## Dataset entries

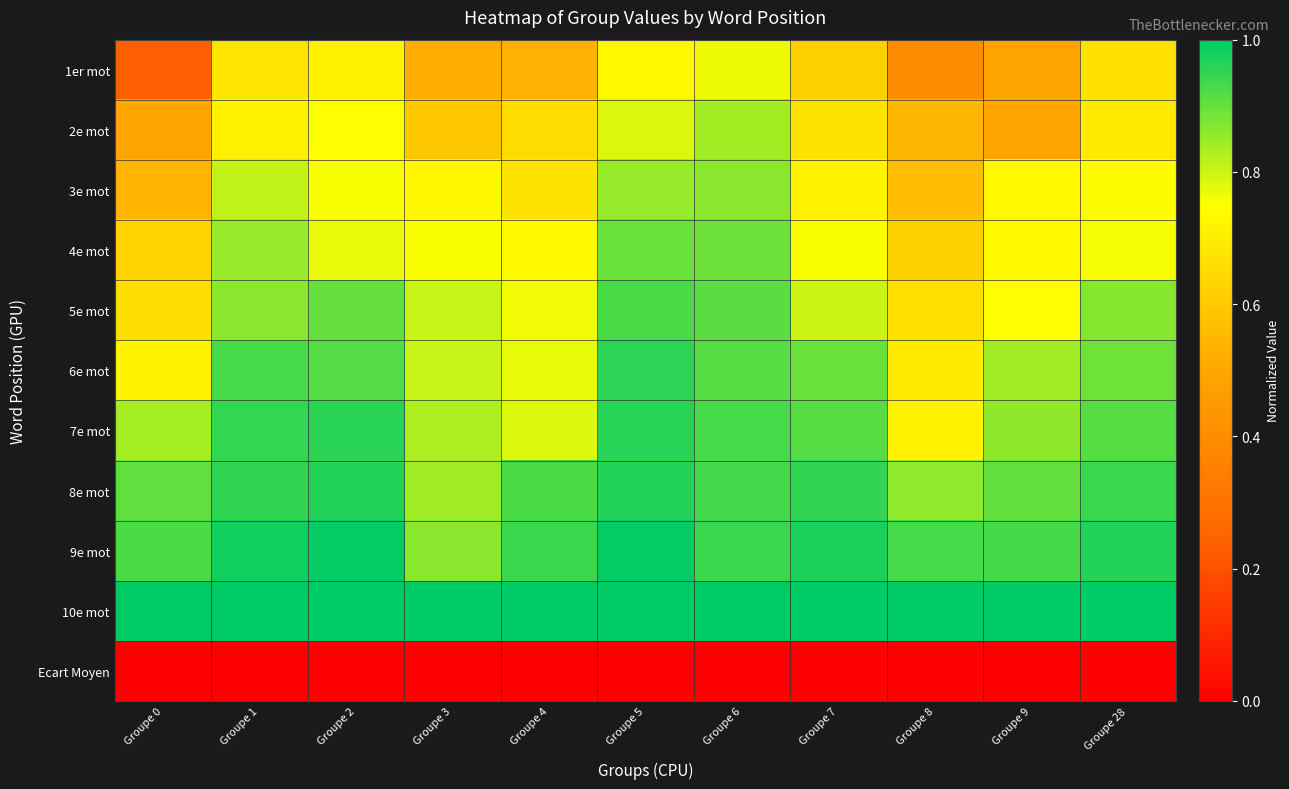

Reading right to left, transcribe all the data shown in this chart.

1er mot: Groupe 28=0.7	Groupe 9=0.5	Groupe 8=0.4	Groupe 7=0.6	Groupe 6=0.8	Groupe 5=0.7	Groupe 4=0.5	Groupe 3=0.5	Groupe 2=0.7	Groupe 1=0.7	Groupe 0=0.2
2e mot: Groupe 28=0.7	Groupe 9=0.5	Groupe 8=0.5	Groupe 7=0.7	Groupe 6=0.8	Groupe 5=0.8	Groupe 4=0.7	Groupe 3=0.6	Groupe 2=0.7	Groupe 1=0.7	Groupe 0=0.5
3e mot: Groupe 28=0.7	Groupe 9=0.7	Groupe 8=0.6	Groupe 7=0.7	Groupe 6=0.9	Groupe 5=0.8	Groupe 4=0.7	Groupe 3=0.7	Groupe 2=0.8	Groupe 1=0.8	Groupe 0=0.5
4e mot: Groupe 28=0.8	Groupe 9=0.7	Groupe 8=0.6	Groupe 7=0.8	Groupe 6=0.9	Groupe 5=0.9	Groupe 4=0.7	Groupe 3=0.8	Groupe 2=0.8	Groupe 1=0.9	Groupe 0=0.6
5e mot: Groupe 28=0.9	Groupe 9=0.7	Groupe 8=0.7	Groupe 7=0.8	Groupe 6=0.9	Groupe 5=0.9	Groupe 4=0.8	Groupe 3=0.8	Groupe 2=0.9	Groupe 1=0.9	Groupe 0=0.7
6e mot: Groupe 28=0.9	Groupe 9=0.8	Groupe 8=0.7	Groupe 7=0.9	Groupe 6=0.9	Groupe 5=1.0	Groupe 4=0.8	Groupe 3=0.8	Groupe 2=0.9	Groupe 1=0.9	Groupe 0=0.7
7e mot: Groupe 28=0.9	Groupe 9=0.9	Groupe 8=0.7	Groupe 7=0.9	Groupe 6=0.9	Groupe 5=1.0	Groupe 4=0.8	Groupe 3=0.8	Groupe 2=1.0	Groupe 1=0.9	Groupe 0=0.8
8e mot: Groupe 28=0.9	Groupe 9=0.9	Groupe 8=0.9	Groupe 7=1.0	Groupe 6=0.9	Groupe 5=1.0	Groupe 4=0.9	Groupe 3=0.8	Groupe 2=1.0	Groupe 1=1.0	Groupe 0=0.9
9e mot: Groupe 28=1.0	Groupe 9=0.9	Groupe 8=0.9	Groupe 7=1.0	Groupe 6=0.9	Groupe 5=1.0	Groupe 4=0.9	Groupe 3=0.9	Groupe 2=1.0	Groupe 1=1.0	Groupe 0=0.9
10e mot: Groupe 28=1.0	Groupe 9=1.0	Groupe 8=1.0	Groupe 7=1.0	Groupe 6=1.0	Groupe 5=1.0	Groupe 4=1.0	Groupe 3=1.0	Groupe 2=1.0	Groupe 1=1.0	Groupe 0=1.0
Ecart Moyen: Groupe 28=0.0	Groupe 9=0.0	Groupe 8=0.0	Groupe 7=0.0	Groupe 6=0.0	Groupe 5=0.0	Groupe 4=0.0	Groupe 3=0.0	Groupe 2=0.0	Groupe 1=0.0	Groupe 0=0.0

## Problem to solve
Extract every line above verbatim, omitting the pictures.

## Exercise output
Reading right to left, transcribe all the data shown in this chart.

1er mot: Groupe 28=0.7	Groupe 9=0.5	Groupe 8=0.4	Groupe 7=0.6	Groupe 6=0.8	Groupe 5=0.7	Groupe 4=0.5	Groupe 3=0.5	Groupe 2=0.7	Groupe 1=0.7	Groupe 0=0.2
2e mot: Groupe 28=0.7	Groupe 9=0.5	Groupe 8=0.5	Groupe 7=0.7	Groupe 6=0.8	Groupe 5=0.8	Groupe 4=0.7	Groupe 3=0.6	Groupe 2=0.7	Groupe 1=0.7	Groupe 0=0.5
3e mot: Groupe 28=0.7	Groupe 9=0.7	Groupe 8=0.6	Groupe 7=0.7	Groupe 6=0.9	Groupe 5=0.8	Groupe 4=0.7	Groupe 3=0.7	Groupe 2=0.8	Groupe 1=0.8	Groupe 0=0.5
4e mot: Groupe 28=0.8	Groupe 9=0.7	Groupe 8=0.6	Groupe 7=0.8	Groupe 6=0.9	Groupe 5=0.9	Groupe 4=0.7	Groupe 3=0.8	Groupe 2=0.8	Groupe 1=0.9	Groupe 0=0.6
5e mot: Groupe 28=0.9	Groupe 9=0.7	Groupe 8=0.7	Groupe 7=0.8	Groupe 6=0.9	Groupe 5=0.9	Groupe 4=0.8	Groupe 3=0.8	Groupe 2=0.9	Groupe 1=0.9	Groupe 0=0.7
6e mot: Groupe 28=0.9	Groupe 9=0.8	Groupe 8=0.7	Groupe 7=0.9	Groupe 6=0.9	Groupe 5=1.0	Groupe 4=0.8	Groupe 3=0.8	Groupe 2=0.9	Groupe 1=0.9	Groupe 0=0.7
7e mot: Groupe 28=0.9	Groupe 9=0.9	Groupe 8=0.7	Groupe 7=0.9	Groupe 6=0.9	Groupe 5=1.0	Groupe 4=0.8	Groupe 3=0.8	Groupe 2=1.0	Groupe 1=0.9	Groupe 0=0.8
8e mot: Groupe 28=0.9	Groupe 9=0.9	Groupe 8=0.9	Groupe 7=1.0	Groupe 6=0.9	Groupe 5=1.0	Groupe 4=0.9	Groupe 3=0.8	Groupe 2=1.0	Groupe 1=1.0	Groupe 0=0.9
9e mot: Groupe 28=1.0	Groupe 9=0.9	Groupe 8=0.9	Groupe 7=1.0	Groupe 6=0.9	Groupe 5=1.0	Groupe 4=0.9	Groupe 3=0.9	Groupe 2=1.0	Groupe 1=1.0	Groupe 0=0.9
10e mot: Groupe 28=1.0	Groupe 9=1.0	Groupe 8=1.0	Groupe 7=1.0	Groupe 6=1.0	Groupe 5=1.0	Groupe 4=1.0	Groupe 3=1.0	Groupe 2=1.0	Groupe 1=1.0	Groupe 0=1.0
Ecart Moyen: Groupe 28=0.0	Groupe 9=0.0	Groupe 8=0.0	Groupe 7=0.0	Groupe 6=0.0	Groupe 5=0.0	Groupe 4=0.0	Groupe 3=0.0	Groupe 2=0.0	Groupe 1=0.0	Groupe 0=0.0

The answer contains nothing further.